Alla stregua dei predetti principi va, pertanto, ritenuto, contrariamente a quanto sostenuto dal ricoprente, che, relativamente all’IVA, il regime del margine sia speciale e derogatorio rispetto a quello normale, e che presupponga una serie di adempimenti da rispettare a carico del contribuente, in mancanza dei quali risulta impossibile procedere al calcolo dell’IVA come richiesto dalle predette disposizioni di legge.
In particolare, va rilevato che l’art. 38, comma 5 (che il ricorrente intende porre a fondamento della decisione), in base al quale le omissioni o le inesattezze nelle annotazioni nei registri comportano solo l’applicazione di specifiche sanzioni ma non determinano la non applicabilità del regime del margine, si riferisce appunto solo ed esclusivamente ad omissioni o inesattezze e non invece alla totale mancanza dei registri e delle scritture contabili; siffatta mancanza, verificatasi nel caso di specie, non può che comportare, come detto, la non applicabilità del regime del margine (da ritenersi, contrariamente a quanto sostenuto in ricorso, agevolativo per il contribuente, in quanto, come detto, l’Imposta relativa alla rivendita è commisurata non all’intero prezzo ma alla differenza tra il prezzo dovuto dal cessionario del bene e quello relativa all’acquisto), non consentendo infatti detta mancanza il controllo -da parte dell’Agenzia- dei presupposti fissati per l’applicazione (in particolare la mancata detrazione dell’IVA all’acquisto da parte del cedente).

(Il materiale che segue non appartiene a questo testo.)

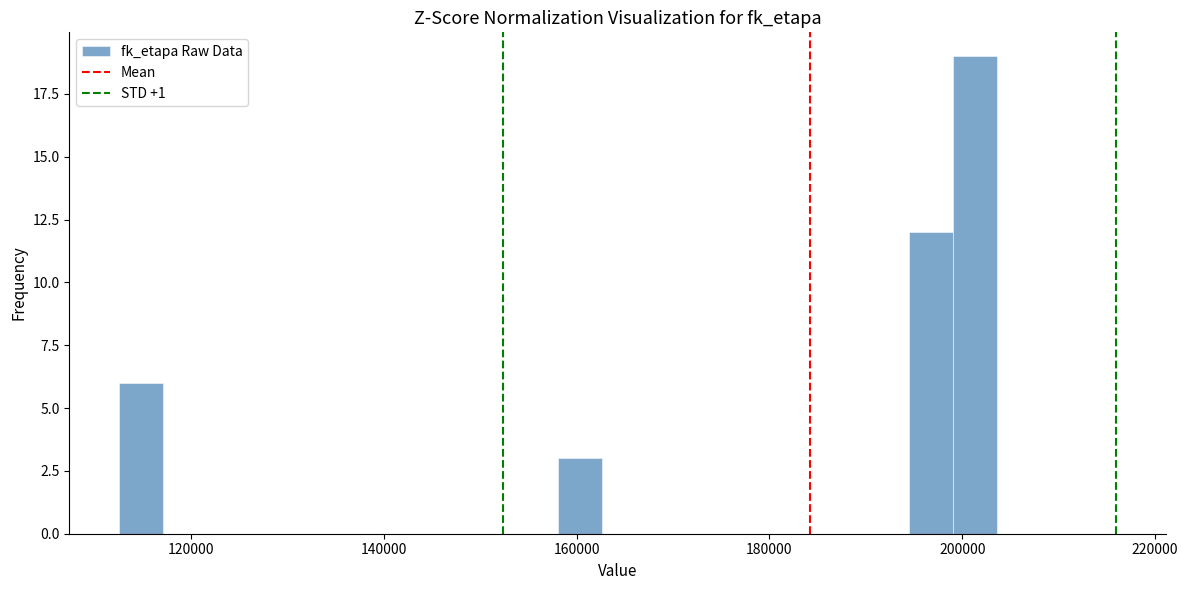

Read against the x-axis, roughly where is the centre of the tallest bar?

202000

In conclusione, pertanto, Il ricorso va rigettato.
In considerazione dell’affermazione, da parte della S.C., del predetto principio di diritto relativo alla società di fatto in epoca successiva alla proposizione del presente ricorso, si ritiene sussistano giusti motivi per dichiarare interamente compensate tra le parti i compensi e le spese di lite relativi al presente giudizio di legittimità.
P.Q.M.
Rigetta il ricorso; dichiara interamente compensate tra le parti i compensi e le spese di lite relativi al presente giudizio di legittimità.